AN: Update.
Disclaimer: don't own SBT. Wish I did. I don't. :/
Thanks to all my lovely reviewers!
-Episode 22-
Winter had descended on Sherman with a cold-hearted fury, darkening the city with rolling oceans of grey clouds. Whatever sunlight broke through the clouds fell weakly to the slick icy streets, and strong winds from the North blew it away.
But despite how the chill had soaked the tiled floors and black chemistry countertops of the AP sciences classroom, Lance was feeling unseasonably warm. His lab partner was skating through her chemistry nomenclature worksheet, but he was wondering idly if he could see his reflection in her hair. It was so shiny. It shone like oil in sunlight, or like the obsidian cliffs on the third moon, which were so shiny that Galalunan fighter pilots could see their reflections from the cockpits of their velociters as they flew over. He was feeling warm and he was feeling the same round swoop at the bottom of his chest as he did when he flew velociters in low gravity. Her hair was hanging low and hiding her face, but he could see her clearly, in his mind, her eyes full of combative fire and her form totally, totally wrong.
"Mr. Lunis, this isn't astronomy class, stop spacing out and do your work," said Mrs. Rudish loudly from the front of the classroom. Lance jumped and Kristen the Goth Girl, his lab partner, chortled at her paper.
"Someone's getting extra homework tonight," she said in a low voice, eying his entirely blank worksheet.
"This shit is easy," he whispered back, and to prove it, he filled in numbers one though eight, in pen.
"Impressive," said Kristen, cocking an eyebrow, "but that one's wrong. And… I'm done."
She jumped off her stool with her worksheet and marched to the front of the classroom as Lance frowned and scribbled out the offending nomenclature. Her hair swung back and forth as she walked, sleek waves of reflective light rolling off as she moved. There was almost a purple-ish tinge to it… if he ran his hands through it, would the shine spill onto them? Lance chewed his bottom lip thoughtfully and realized that he had crossed out a right answer instead of the wrong one. But it didn't bother him that much.
Kristen returned to the lab table and pulled a slim black-sheened device from her bag, unwrapping the white wires around it as she did so. She stuck the wires in her ears and looked at Lance, slightly bemused.
"What?" she asked.
"What's that?" he said, tilting his head towards the device in her hands.
She gave him a weird look.
"It's an iPod… You know, the thing that everyone and their goldfish has? Did you live in a cave before you moved here?"
"No… I've just never seen one… like that," Lance said defensively. Earth tech was a little bit different from Galalunan tech, as he learned when he had asked Ian from Disenfranchised about his comm device. Ian had told him that calling a cellphone a 'comm device' was way retro in a vintage 60's sci-fi kind of way, but it was a little too ironic.

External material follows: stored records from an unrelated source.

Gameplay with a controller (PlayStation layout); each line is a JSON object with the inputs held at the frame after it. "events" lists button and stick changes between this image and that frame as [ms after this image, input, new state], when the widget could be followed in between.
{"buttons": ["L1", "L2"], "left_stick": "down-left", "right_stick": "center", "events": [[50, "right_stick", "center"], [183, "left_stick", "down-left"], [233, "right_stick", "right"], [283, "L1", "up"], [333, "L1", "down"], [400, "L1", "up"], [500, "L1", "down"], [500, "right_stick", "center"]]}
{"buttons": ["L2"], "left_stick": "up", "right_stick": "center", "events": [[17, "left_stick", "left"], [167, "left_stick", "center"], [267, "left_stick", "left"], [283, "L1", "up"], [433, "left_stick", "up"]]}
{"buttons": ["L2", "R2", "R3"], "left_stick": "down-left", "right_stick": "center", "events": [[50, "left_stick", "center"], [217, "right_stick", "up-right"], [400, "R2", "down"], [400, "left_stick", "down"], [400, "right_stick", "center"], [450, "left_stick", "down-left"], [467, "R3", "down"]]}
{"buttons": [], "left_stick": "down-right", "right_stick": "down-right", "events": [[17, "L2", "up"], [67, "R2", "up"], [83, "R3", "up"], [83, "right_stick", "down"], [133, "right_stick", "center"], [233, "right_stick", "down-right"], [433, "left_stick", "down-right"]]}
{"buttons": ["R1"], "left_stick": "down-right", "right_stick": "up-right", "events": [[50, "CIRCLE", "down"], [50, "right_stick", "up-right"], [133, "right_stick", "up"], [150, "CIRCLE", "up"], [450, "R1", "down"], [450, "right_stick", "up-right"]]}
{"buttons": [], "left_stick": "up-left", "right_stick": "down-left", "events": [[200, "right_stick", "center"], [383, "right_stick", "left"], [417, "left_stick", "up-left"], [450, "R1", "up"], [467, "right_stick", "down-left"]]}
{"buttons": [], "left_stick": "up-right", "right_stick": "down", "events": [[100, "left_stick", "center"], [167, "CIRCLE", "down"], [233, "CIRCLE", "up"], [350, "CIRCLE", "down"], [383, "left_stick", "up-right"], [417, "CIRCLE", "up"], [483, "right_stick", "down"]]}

"It's a fourth-gen nano, it's not exactly new… Take it, you Luddite, it has music on it," and Kristen yanked the ear buds out and pressed the iPod into his hand. Her fingertips were, for a fleeting instant, soft and cold on his skin, and he felt a subtle chill thrill up his spine and stall his breath. He put the ear buds in and held the iPod in both hands, studying it carefully. It had a round scrolling control. A power switch on top. A connective port at the bottom. Simple but beautiful, almost Galalunan in its design. He ran his thumb over the scrolling control and pressed the center.
"I hope you like the White Stripes, because that's what you got," Kristen said, in her smoky voice, and Lance, looking into her dark, beach-glass eyes; found that he liked them very much.
~ break ~
The lunch bell had rung and Lance and Newton were crossing the parking lot, wrapped in their scarves and coats, their breath wafting away into the cold, overcast day. Their plan was a quick run to the drive-through for something Newton called 'a nutritious wrap even better than ice sticks,' but the Earthlings merely called a steak burrito.
"Hey, Newton, can I have some money?"
"Sure, Lance, how much do you need?"
"Um… how much is an iPod? It's this music thingy," Lance said, shoving his hands into his pea-coat pockets and feeling mildly envious of Newton's mittens... but he would die before he wore earmuffs. Newton went silent for a few brief seconds, his eyes glazing over, and his walk getting slightly stiffer… Lance looked up at him, teeth chattering furiously.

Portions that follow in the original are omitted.